Friday, May 2, 2014

Wednesday, April 30, 2014 6:41 p.m.

Dear Tink:

I appreciate the fact that you are a crepuscular animal. I, on the other hand, am not.  Please stop pacing back and forth on top of the printer at 4:00 a.m. Neither Strange Man, nor I, enjoy the sound of the feeder tray teetering precariously under your weight like a Tinker Trampoline. Coincidentally, it is the same sound a $100 bill makes leaving my hands and careening into the wallet of the printer repair guy.

If you insist on continuing your daily trek to the plastic paradise known as "HP," please do so during my normal waking hours:  11:00-11:20 a.m., 2:45-3:15 p.m., and midnight to 1:00 a.m. Please consider all other times to be Tinker Taboo.

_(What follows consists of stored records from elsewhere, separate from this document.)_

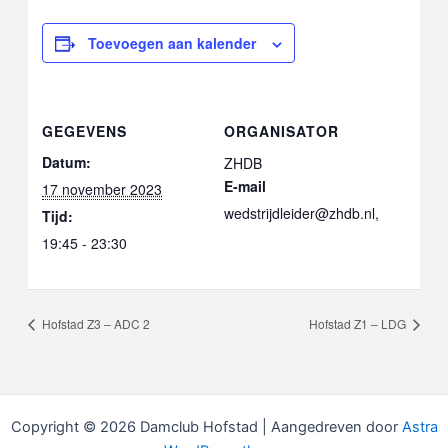
Toevoegen aan kalender
GEGEVENS
ORGANISATOR
Datum:
ZHDB
E-mail
17 november 2023
wedstrijdleider@zhdb.nl,
Tijd:
19:45 - 23:30
Hofstad Z3 – ADC 2
Hofstad Z1 – LDG
Copyright © 2026 Damclub Hofstad | Aangedreven door
Astra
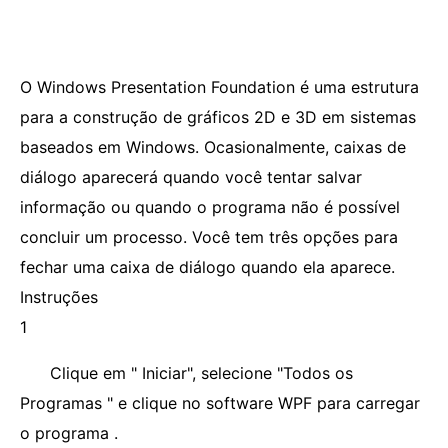
O Windows Presentation Foundation é uma estrutura
para a construção de gráficos 2D e 3D em sistemas
baseados em Windows. Ocasionalmente, caixas de
diálogo aparecerá quando você tentar salvar
informação ou quando o programa não é possível
concluir um processo. Você tem três opções para
fechar uma caixa de diálogo quando ela aparece.
Instruções
1
Clique em " Iniciar", selecione "Todos os
Programas " e clique no software WPF para carregar
o programa .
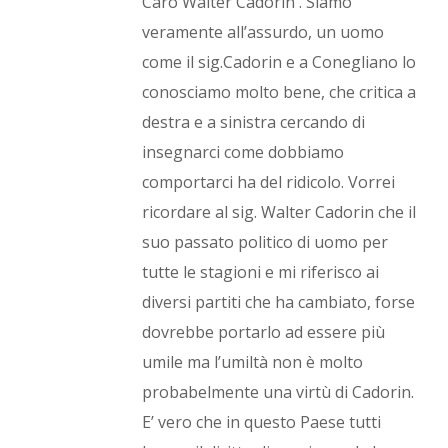
Caro Walter Cadorin . Siamo
veramente all’assurdo, un uomo
come il sig.Cadorin e a Conegliano lo
conosciamo molto bene, che critica a
destra e a sinistra cercando di
insegnarci come dobbiamo
comportarci ha del ridicolo. Vorrei
ricordare al sig. Walter Cadorin che il
suo passato politico di uomo per
tutte le stagioni e mi riferisco ai
diversi partiti che ha cambiato, forse
dovrebbe portarlo ad essere più
umile ma l’umiltà non è molto
probabelmente una virtù di Cadorin.
E’ vero che in questo Paese tutti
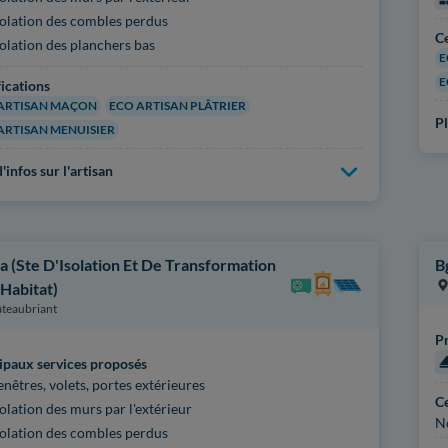
solation des combles perdus
Ce
solation des planchers bas
E
E
fications
ARTISAN MAÇON
ECO ARTISAN PLÂTRIER
Pl
ARTISAN MENUISIER
'infos sur l'artisan
ha (Ste D'Isolation Et De Transformation
B
 Habitat)
teaubriant
Pr
ipaux services proposés
enêtres, volets, portes extérieures
Ce
solation des murs par l'extérieur
N
solation des combles perdus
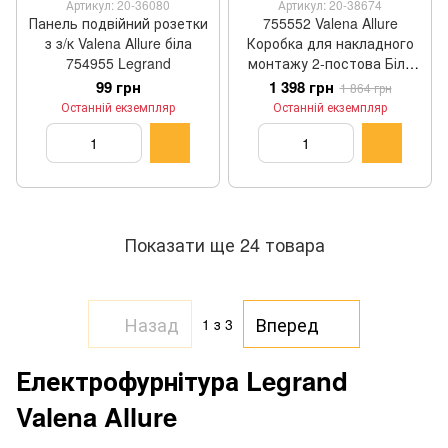
Артикул: 20-36080
Артикул: 20-38674
Панель подвійний розетки
755552 Valena Allure
з з/к Valena Allure біла
Коробка для накладного
754955 Legrand
монтажу 2-постова Біла
Legrand
99 грн
1 398 грн
1 864 грн
Останній екземпляр
Останній екземпляр
Показати ще 24 товара
Назад
Вперед
1
з 3
Електрофурнітура Legrand
Valena Allure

Failure to abide by these rules will result in your immediate banishment from the sleeping area. To clarify, that means the human sleeping area. Given that every other inch of the house constitutes a feline sleeping area, banishment from all sleeping locations would be impractical. Unless I throw your ass outside. Which, I will admit, I have found tempting on more than one occasion.

You are on thin ice, little one. I would hate to see the ice beneath you crack, just as the printer is likely to do if you don't leave it alone.